• EXERCISE INSTRUCTIONS: How do the lines below between the ones holding "tl_2016_55019_edges.shp.iso.xml" and "tl_2016_54083_edges.shp.iso.xml", inclusive, read? Give them again exactly, with no other lines.
....................
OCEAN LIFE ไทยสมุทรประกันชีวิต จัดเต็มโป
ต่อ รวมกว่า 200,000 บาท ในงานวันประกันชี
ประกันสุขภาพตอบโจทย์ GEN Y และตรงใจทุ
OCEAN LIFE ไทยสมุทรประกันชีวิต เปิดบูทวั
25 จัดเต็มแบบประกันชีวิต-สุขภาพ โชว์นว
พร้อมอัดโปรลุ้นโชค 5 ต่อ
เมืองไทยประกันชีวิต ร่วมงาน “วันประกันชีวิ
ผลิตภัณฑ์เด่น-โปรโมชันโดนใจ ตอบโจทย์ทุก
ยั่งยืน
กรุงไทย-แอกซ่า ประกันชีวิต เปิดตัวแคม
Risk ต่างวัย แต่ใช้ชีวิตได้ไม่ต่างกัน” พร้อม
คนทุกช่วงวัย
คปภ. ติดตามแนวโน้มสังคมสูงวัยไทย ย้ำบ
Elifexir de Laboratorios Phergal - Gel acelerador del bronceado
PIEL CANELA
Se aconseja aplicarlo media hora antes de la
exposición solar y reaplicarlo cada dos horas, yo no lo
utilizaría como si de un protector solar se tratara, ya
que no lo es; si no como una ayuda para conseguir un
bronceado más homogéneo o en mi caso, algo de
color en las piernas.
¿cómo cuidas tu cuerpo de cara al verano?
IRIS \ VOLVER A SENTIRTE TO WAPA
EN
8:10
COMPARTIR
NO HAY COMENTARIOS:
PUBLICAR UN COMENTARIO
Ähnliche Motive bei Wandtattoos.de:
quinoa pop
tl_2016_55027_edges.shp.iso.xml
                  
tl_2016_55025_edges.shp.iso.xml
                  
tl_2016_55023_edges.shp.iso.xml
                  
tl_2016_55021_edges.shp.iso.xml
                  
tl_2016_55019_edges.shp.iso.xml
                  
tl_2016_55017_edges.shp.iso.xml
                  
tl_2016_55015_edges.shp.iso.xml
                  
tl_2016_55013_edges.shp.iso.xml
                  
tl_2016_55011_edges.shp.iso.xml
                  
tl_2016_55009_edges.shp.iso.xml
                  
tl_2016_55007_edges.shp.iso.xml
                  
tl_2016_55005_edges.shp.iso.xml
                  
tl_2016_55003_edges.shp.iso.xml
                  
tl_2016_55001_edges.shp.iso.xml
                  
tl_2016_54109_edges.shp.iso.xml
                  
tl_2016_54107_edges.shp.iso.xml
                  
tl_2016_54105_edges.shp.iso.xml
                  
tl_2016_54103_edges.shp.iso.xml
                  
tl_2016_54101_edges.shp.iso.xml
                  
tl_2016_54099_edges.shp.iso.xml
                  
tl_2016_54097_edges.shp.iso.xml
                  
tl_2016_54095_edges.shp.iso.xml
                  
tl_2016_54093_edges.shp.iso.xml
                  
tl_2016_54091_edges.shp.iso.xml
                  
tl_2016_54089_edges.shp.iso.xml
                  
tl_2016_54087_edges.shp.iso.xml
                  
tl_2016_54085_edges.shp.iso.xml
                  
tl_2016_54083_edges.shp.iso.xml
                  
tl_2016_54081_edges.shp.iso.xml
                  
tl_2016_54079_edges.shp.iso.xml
....................
• RESPONSE FOR THIS EXERCISE:
tl_2016_55019_edges.shp.iso.xml
                  
tl_2016_55017_edges.shp.iso.xml
                  
tl_2016_55015_edges.shp.iso.xml
                  
tl_2016_55013_edges.shp.iso.xml
                  
tl_2016_55011_edges.shp.iso.xml
                  
tl_2016_55009_edges.shp.iso.xml
                  
tl_2016_55007_edges.shp.iso.xml
                  
tl_2016_55005_edges.shp.iso.xml
                  
tl_2016_55003_edges.shp.iso.xml
                  
tl_2016_55001_edges.shp.iso.xml
                  
tl_2016_54109_edges.shp.iso.xml
                  
tl_2016_54107_edges.shp.iso.xml
                  
tl_2016_54105_edges.shp.iso.xml
                  
tl_2016_54103_edges.shp.iso.xml
                  
tl_2016_54101_edges.shp.iso.xml
                  
tl_2016_54099_edges.shp.iso.xml
                  
tl_2016_54097_edges.shp.iso.xml
                  
tl_2016_54095_edges.shp.iso.xml
                  
tl_2016_54093_edges.shp.iso.xml
                  
tl_2016_54091_edges.shp.iso.xml
                  
tl_2016_54089_edges.shp.iso.xml
                  
tl_2016_54087_edges.shp.iso.xml
                  
tl_2016_54085_edges.shp.iso.xml
                  
tl_2016_54083_edges.shp.iso.xml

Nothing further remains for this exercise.